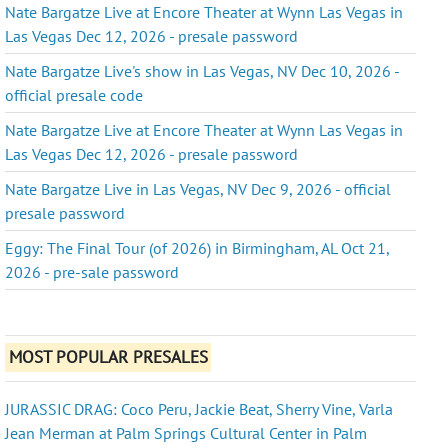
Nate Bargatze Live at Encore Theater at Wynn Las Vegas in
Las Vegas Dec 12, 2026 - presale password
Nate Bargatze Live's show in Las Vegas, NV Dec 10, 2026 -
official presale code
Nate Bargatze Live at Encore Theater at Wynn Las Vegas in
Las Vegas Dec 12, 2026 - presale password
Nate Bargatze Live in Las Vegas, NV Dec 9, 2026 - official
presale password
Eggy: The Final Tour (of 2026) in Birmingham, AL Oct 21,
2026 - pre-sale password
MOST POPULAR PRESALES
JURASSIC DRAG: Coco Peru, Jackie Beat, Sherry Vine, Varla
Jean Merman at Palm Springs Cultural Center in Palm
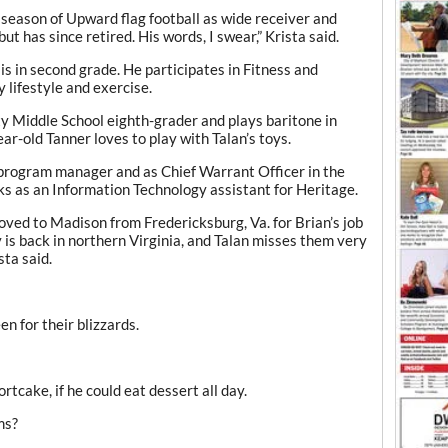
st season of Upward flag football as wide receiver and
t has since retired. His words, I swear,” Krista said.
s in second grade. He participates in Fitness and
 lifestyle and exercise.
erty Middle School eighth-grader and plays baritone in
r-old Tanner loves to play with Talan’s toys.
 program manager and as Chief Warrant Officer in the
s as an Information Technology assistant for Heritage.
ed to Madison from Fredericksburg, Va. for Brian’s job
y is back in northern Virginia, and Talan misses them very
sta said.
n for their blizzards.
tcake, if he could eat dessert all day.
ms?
|---|
> WORK TO COMPLETE: For this exercise, copy word for word the line that contains "y is back in" and every line after it, ending with the last line of the entries above.

> WRITTEN RESPONSE:
y is back in northern Virginia, and Talan misses them very
sta said.
n for their blizzards.
tcake, if he could eat dessert all day.
ms?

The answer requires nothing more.